Zu den Kritikern der Verjährung gehört auch der frühere leitende Oberstaatsanwalt des Kantons Zürich, Andreas Brunner (69). In einem Beitrag der «Sonntagszeitung» vom 1. Oktober 2017 kommentierte er: «Die Verjährungsregelung schützt ausschliesslich Täter und nicht etwa die Opfer und deren Angehörige. Für Täter ist die Verjährung ein Gnadenakt der Gesellschaft. Entspricht diese Regelung dem Geist des 21. Jahrhunderts?»

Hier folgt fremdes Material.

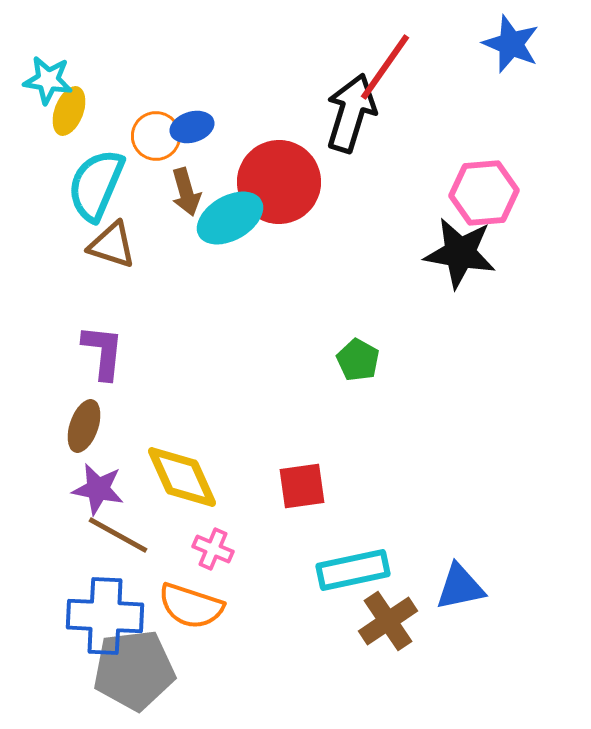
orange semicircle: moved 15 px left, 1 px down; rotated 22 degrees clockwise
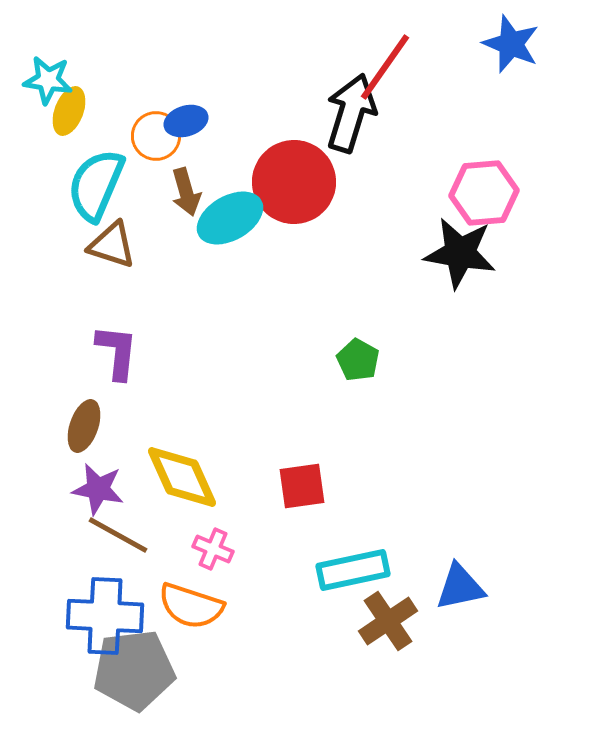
blue ellipse: moved 6 px left, 6 px up
red circle: moved 15 px right
purple L-shape: moved 14 px right
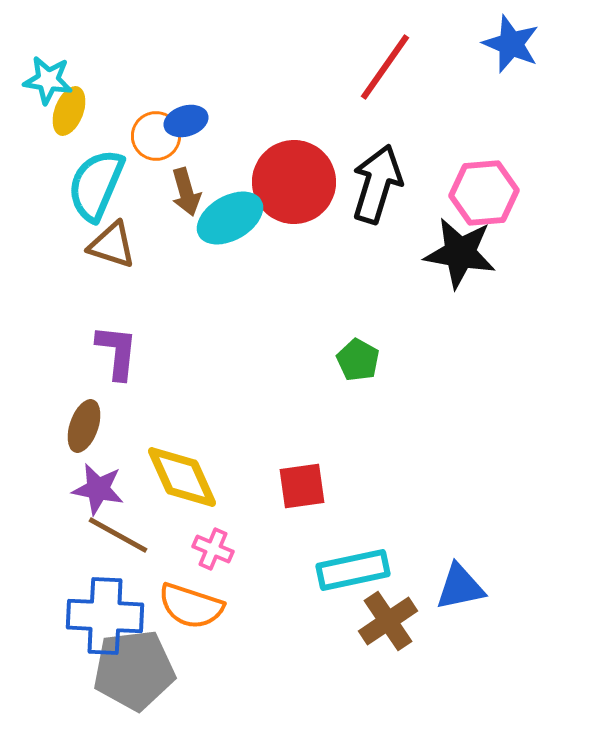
black arrow: moved 26 px right, 71 px down
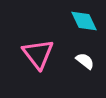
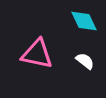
pink triangle: moved 1 px left; rotated 40 degrees counterclockwise
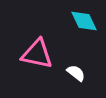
white semicircle: moved 9 px left, 12 px down
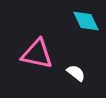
cyan diamond: moved 2 px right
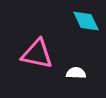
white semicircle: rotated 36 degrees counterclockwise
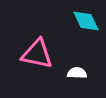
white semicircle: moved 1 px right
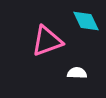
pink triangle: moved 10 px right, 13 px up; rotated 32 degrees counterclockwise
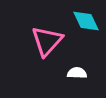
pink triangle: rotated 28 degrees counterclockwise
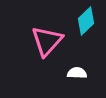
cyan diamond: rotated 72 degrees clockwise
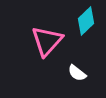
white semicircle: rotated 144 degrees counterclockwise
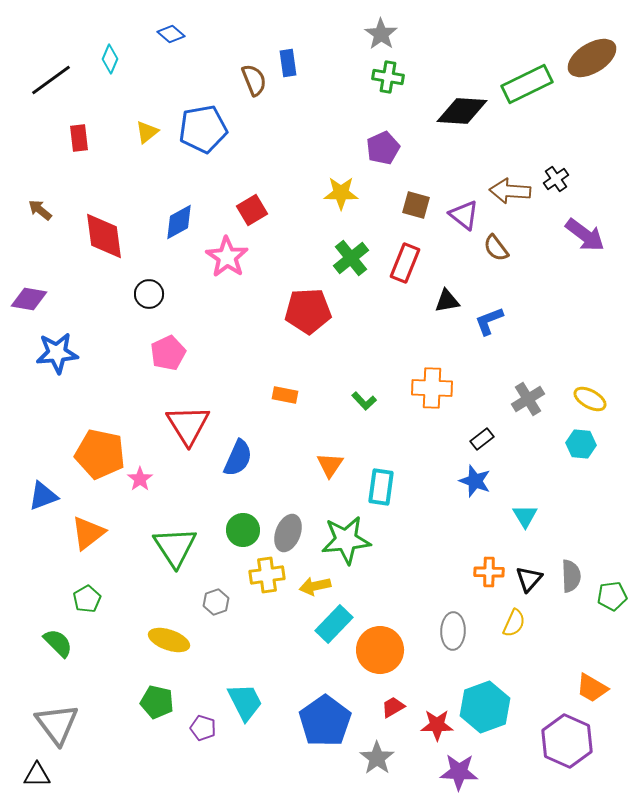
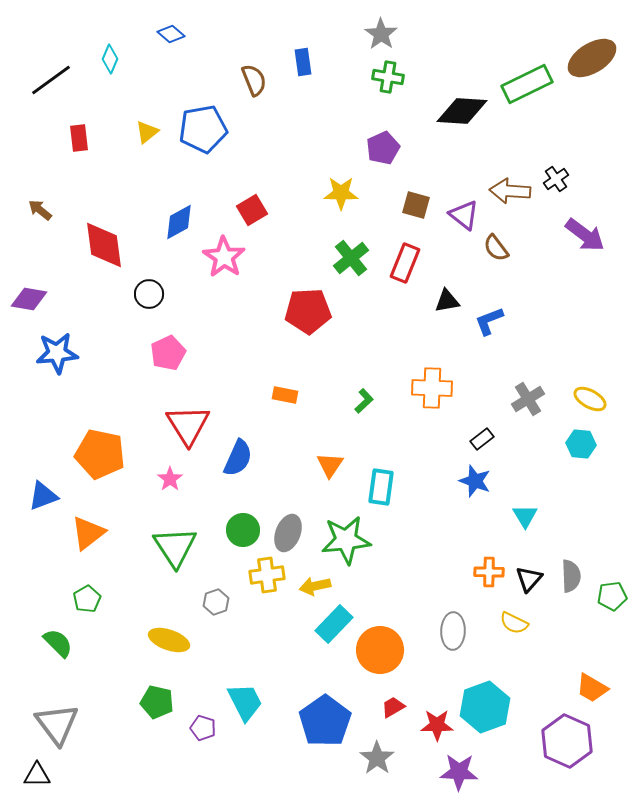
blue rectangle at (288, 63): moved 15 px right, 1 px up
red diamond at (104, 236): moved 9 px down
pink star at (227, 257): moved 3 px left
green L-shape at (364, 401): rotated 90 degrees counterclockwise
pink star at (140, 479): moved 30 px right
yellow semicircle at (514, 623): rotated 92 degrees clockwise
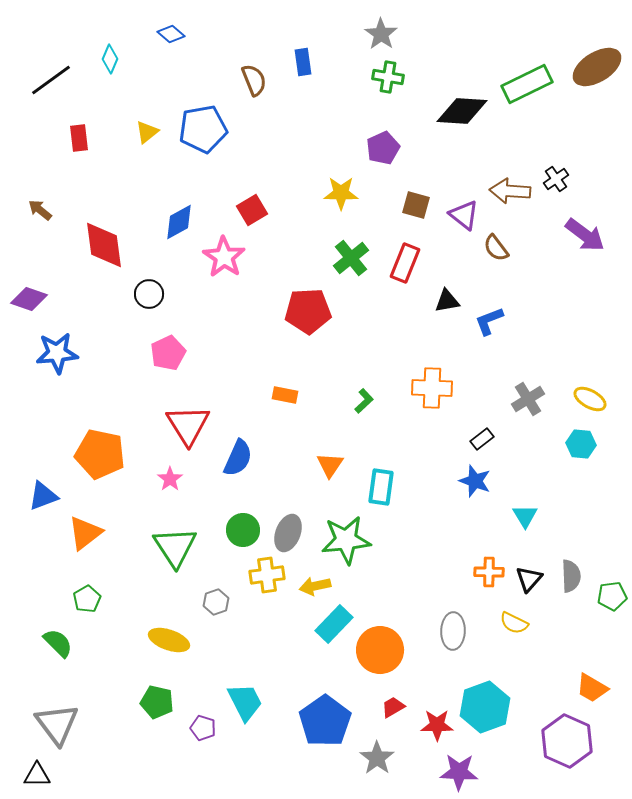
brown ellipse at (592, 58): moved 5 px right, 9 px down
purple diamond at (29, 299): rotated 9 degrees clockwise
orange triangle at (88, 533): moved 3 px left
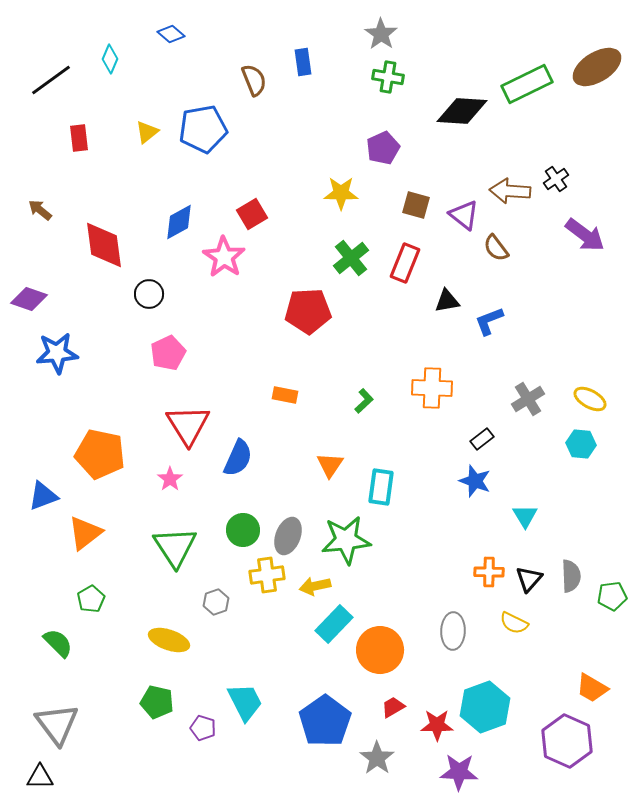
red square at (252, 210): moved 4 px down
gray ellipse at (288, 533): moved 3 px down
green pentagon at (87, 599): moved 4 px right
black triangle at (37, 775): moved 3 px right, 2 px down
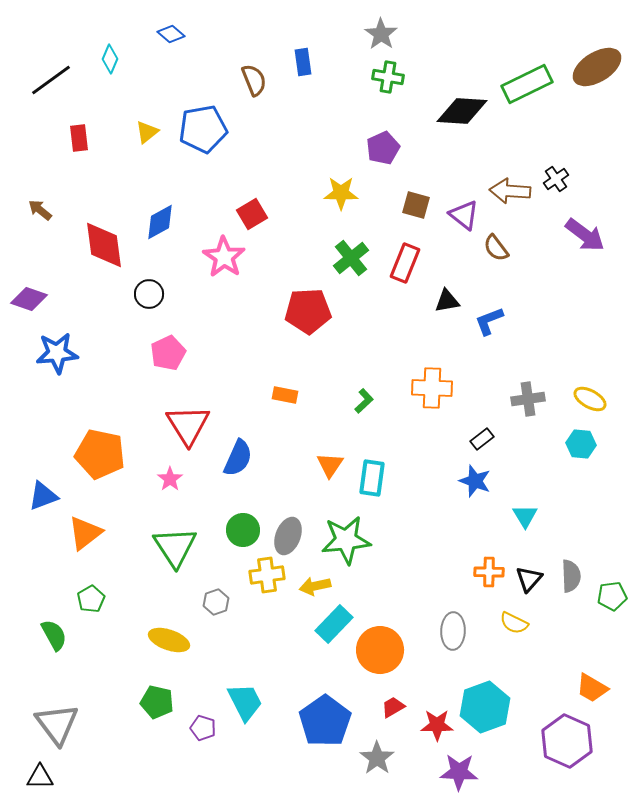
blue diamond at (179, 222): moved 19 px left
gray cross at (528, 399): rotated 24 degrees clockwise
cyan rectangle at (381, 487): moved 9 px left, 9 px up
green semicircle at (58, 643): moved 4 px left, 8 px up; rotated 16 degrees clockwise
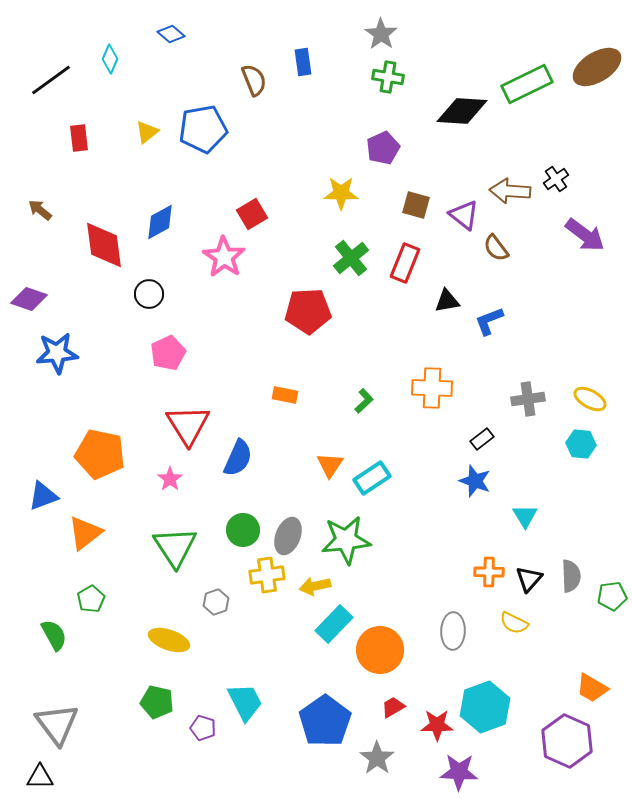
cyan rectangle at (372, 478): rotated 48 degrees clockwise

Meine Recherchen zu diesem Thema und unzählige Gespräche mit betroffenen Personen, insbesondere auch zum «Kristallhöhlenmord», bestätigen diese Einschätzung der Kritiker. Sowohl die Verwandten der Opfer in Goldach als auch die Bewohner am Tatort in Kobelwald, Teil der Gemeinde Oberriet, haben das Verbrechen noch lange nicht vergessen. Die beschauliche Ortschaft Kobelwald kommt auch 36 Jahre nach dem Verbrechen nicht zur Ruhe, und bis heute entzünden sich dort immer wieder hitzige Diskussionen an der Frage: Wer hat die scheussliche Tat verübt und die Leichen der Mädchen im felsigen Gelände unterhalb der Kristallhöhle versteckt?

Augenscheine und Gespräche an anderen Handlungsorten von bekannten Mordfällen zeigen dasselbe Bild: Es ist eine Illusion zu glauben, dass dreissig Jahre nach einem Mord Normalität zurückkehrt und die Betroffenen zur Tagesordnung übergehen. Dies ist bei Diebstahl, Betrug oder einfacher Körperverletzung möglich, nicht aber bei Mord.

Kritiker der Verjährung empfinden es auch als ungerecht und stossend: Die Täter können sich nach Eintritt der Verjährung, spätestens nach dreissig Jahren, sicher fühlen und müssen nicht mehr fürchten, vom Staat zur Rechenschaft gezogen zu werden. Doch die Angehörigen der Opfer fühlen sich alleingelassen und leiden weiter – bis an ihr Lebensende.